*Source extract*
»»
Question: So whom should you trust for reliable information and negotiating advice? The one source that's telling you the whole truth and takes no money from the auto industry? Or all the others, who send you on a milk run to a small number of their network dealers with pre-sold prices that aren't great and hide the truth from you to protect their revenue stream from those dealers, revenue that comes from your pocket?
THESE ARE THE FACTS ABOUT HOW THE NEW-CAR BUSINESS WORKS TODAY
It's 2015, not 1994, and that world isn't flat anymore, it's round.
(But apparently no other auto-info site wants you to know that.)
When you walk into a car store to haggle, you have ZERO leverage in that transaction and leave with a deal well short of the best price available in your market. But thousands of solid, gold-plated fools do that every day, believing the myth that the invoice price they find on the Internet is a real cost number. Read my lips again: The only leverage you have when you buy any commodity, including a new car, comes from having several sellers compete for your business.
And given how "The Truth" about the dealer invoice price in that exhibit has totally changed the automaker-dealer financial relationship, the 'best price' on your car will change from dealer to dealer and month to month.
That's because dealers are typically working on sales targets that are based on TOTAL vehicles sold. 90% of the bucks spent on "dealer cash" are allocated to these programs, NOT to sales of specific vehicles. Many of them are based on long-term multi-month sales targets, where the rewards can be million-dollar+ bonus checks that make "holdback" look like bus fare. Others are monthly "stair-step" promotions, in which per-vehicle bonuses increase as dealers reach higher individualized volume thresholds. Tens of thousands of bonus dollars can be hanging on a store's ability to close enough deals at month-end to get to the next plateau. (Holdback is heading for extinction. Audi, BMW and Land Rover haven't had it in years. Lexus and Lincoln deep-sixed it in 2012. Mercedes followed suit in 2013 and Infiniti did in early 2014. I believe Jaguar, Mini and Scion also have no holdback.) Why is no one else telling you this? Are they ignorant or just hiding the truth from you?
So whether these secret programs are based on monthly or multi-month targets, reaching month-end goals is crucially important to dealers. That keeps steady sales pressure on, month after month. Dealers who are trailing their monthly targets will sell for much less, and that will be different dealers each month.
If your objective is to get that best price, you're unlikely to get from the dealer networks of any of the companies named above. There isn't a single one of them who'd debate this subject with me in a national media forum. (CNN would love to host that one.) They're all scared to death that every consumer would learn the facts that obsolete all their info and negotiating advice.
If what I've said so far doesn't convince you that all their advice is bone-stupid, you're probably not a Fighting Chance candidate. But if you understand how that previously-hidden truth invalidates all the ridiculous, "start with the invoice price and subtract the holdback to get the dealer's true cost" advice, read on for more solid reasons to use us.
WHAT CAN FIGHTING CHANCE DO FOR YOU THAT ALL THE OTHERS CAN'T
1. You'll have in us the only independent, unbiased source of truthful information and powerful negotiating advice on the Internet. We serve our master (you). Those other auto info sites, including Consumer Reports, serve theirs (not you).
««
*Do this*
Continue the piece on new-car pricing and dealer incentives, picking up after its last sentence.

*Record set*
»»
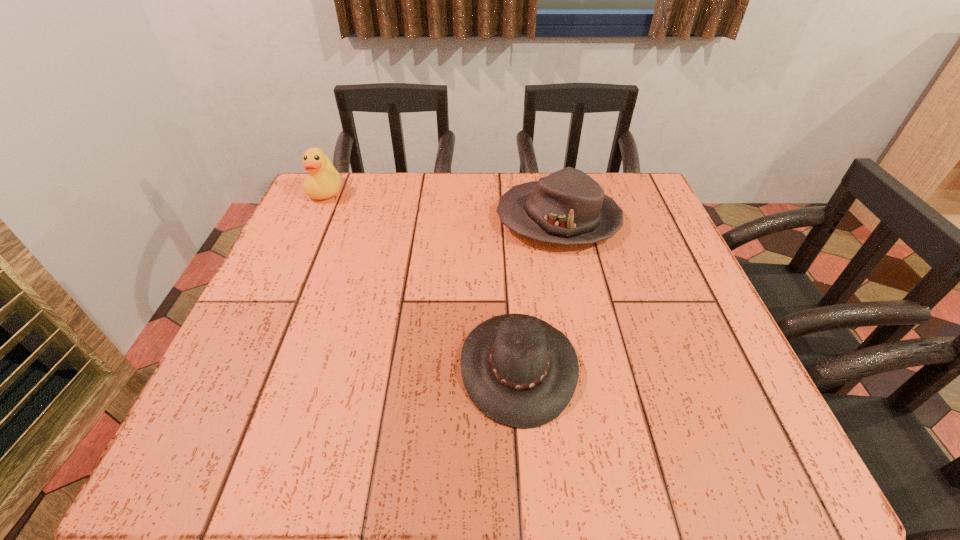
I want to click on the leftmost object, so click(x=323, y=182).

I want to click on the farther hat, so click(568, 207).

This screenshot has width=960, height=540. What are the coordinates of `the taller hat` in the screenshot? It's located at (568, 207).

You are a GUI agent. You are given a task and a screenshot of the screen. Output one action in this format:
    pyautogui.click(x=<x>, y=<y>)
    Task: Click on the shortest object
    This screenshot has width=960, height=540.
    Given the screenshot: What is the action you would take?
    pyautogui.click(x=520, y=371)

Identify the location of the shorter hat. Image resolution: width=960 pixels, height=540 pixels. (520, 371).

The height and width of the screenshot is (540, 960). Find the location of `free space located at the beak of the leftmost object`. free space located at the beak of the leftmost object is located at coordinates (289, 273).

At what (x,y) coordinates should I click in order to perform the action: click on free spot located 0.140m on the decorative side of the farther hat. Please return your answer as a coordinate pair (x, y). The height and width of the screenshot is (540, 960). Looking at the image, I should click on (440, 220).

Find the location of a particular element. The height and width of the screenshot is (540, 960). blank space located 0.190m on the decorative side of the farther hat is located at coordinates (420, 220).

The height and width of the screenshot is (540, 960). Find the location of `free space located on the decorative side of the farther hat`. free space located on the decorative side of the farther hat is located at coordinates (440, 220).

I want to click on free spot located 0.390m on the front-facing side of the nearest object, so click(x=244, y=366).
««
*Solved problem*
2. In the package's "centerpiece," How The Phone+Email Attack Can Get You The Best Deal, Saving You Time, Money and Aggravation, you'll learn exactly what to do and say each step of the way as you conduct a competitive bidding process from your home or office, without walking into a single car store. You'll enlist 6 to 10 dealers that you choose to make price proposals, and you'll go with the winner. We even tell you the best day(s) of the month to start the process.
Given how the industry has squirreled away substantial dealer profit dollars in the invoice price to fund the myriad of truly-secret, "below-the-line" incentives, it's not unusual to have a $1,000 to $2,000+ difference between the high and low bidders on even a mid-priced vehicle. And this month's high bidder may be next month's low bidder, depending on where a dealership stands vs. its hidden targets. (Check our long list of testimonials here. Note there how far off the mark those auto info websites "target prices" can be!) This is why it's nuts to aim for any "target price." That puts a floor under your price, when some dealer might sell for less, maybe a lot less.
3. As a confidence builder, YOU'LL HAVE US AS YOUR COACHES as you go through the process. Got a question? Call us. Want to run the numbers before you sign a lease? Call us. There's no such thing as a "silly question" here. Talking to you is our favorite part of the job. We've been at this for over 20 years, and much of our knowledge has come from our customers' feedback.
4. You'll receive our signature "Big Picture" analysis of how the brand(s) and the specific vehicle(s) you're interested in have been doing in the market. re sales up or down so far this year? Does the average dealer sell 2 per month or 22? This piece also reveals the current "holdback" information for brands that use it (several don't). Here's a sample "Big Picture" analysis (not a current file).
5. You will, of course, get the complete current sticker/MSRP and dealer invoice pricing data for the vehicle(s) you're considering, covering all trim levels and equipment packages. Here's a current list of model pricing available. And a sample vehicle pricing file (not a current one) in pdf format.
6. You'll also receive the latest issue of CarDeals, a bi-weekly report of current national rebates/cash incentive offers and cut-rate financing programs. Here's a sample CarDeals report (not a current edition).
(Our unique $39.95 package includes all the information you need to negotiate the best price on for any one vehicle. Additional vehicles are $15 each. You may place an order here on a secure, encrypted order form at any time.)
YOU'LL ALSO GET ALL THESE OTHER INSIGHTFUL CAR BUYING TIPS
"How To Avoid The Big Leasing Rip-Off."
"Things To Consider About Placing a Factory Order."
What I've Learned About "Below-The-Line" Dealer Cash Programs, Facts No One Else Is Telling You.
"Dealing With A Trade-In."
"Should You Buy A Demo? At What Price?"
"The Crucial Financial Importance Of A Dealership's Customer Satisfaction Rating."
"Smart Ways To Buy An Extended Warranty."
"Have You Chosen A Crashworthy Vehicle?"
"Can You Get The Vehicle Configuration You Want?"
"Should You Buy Last Year's Model?"
CHECK OUT THE QUALITY OF THESE PIECES?
As examples of the information pieces we create, read "Leasing A New Car? Here's Everything You Need To Know" the clearest explanation you'll find of what leasing's all about, and "Test Driving 101" to learn how to handle that process without getting into a price negotiation.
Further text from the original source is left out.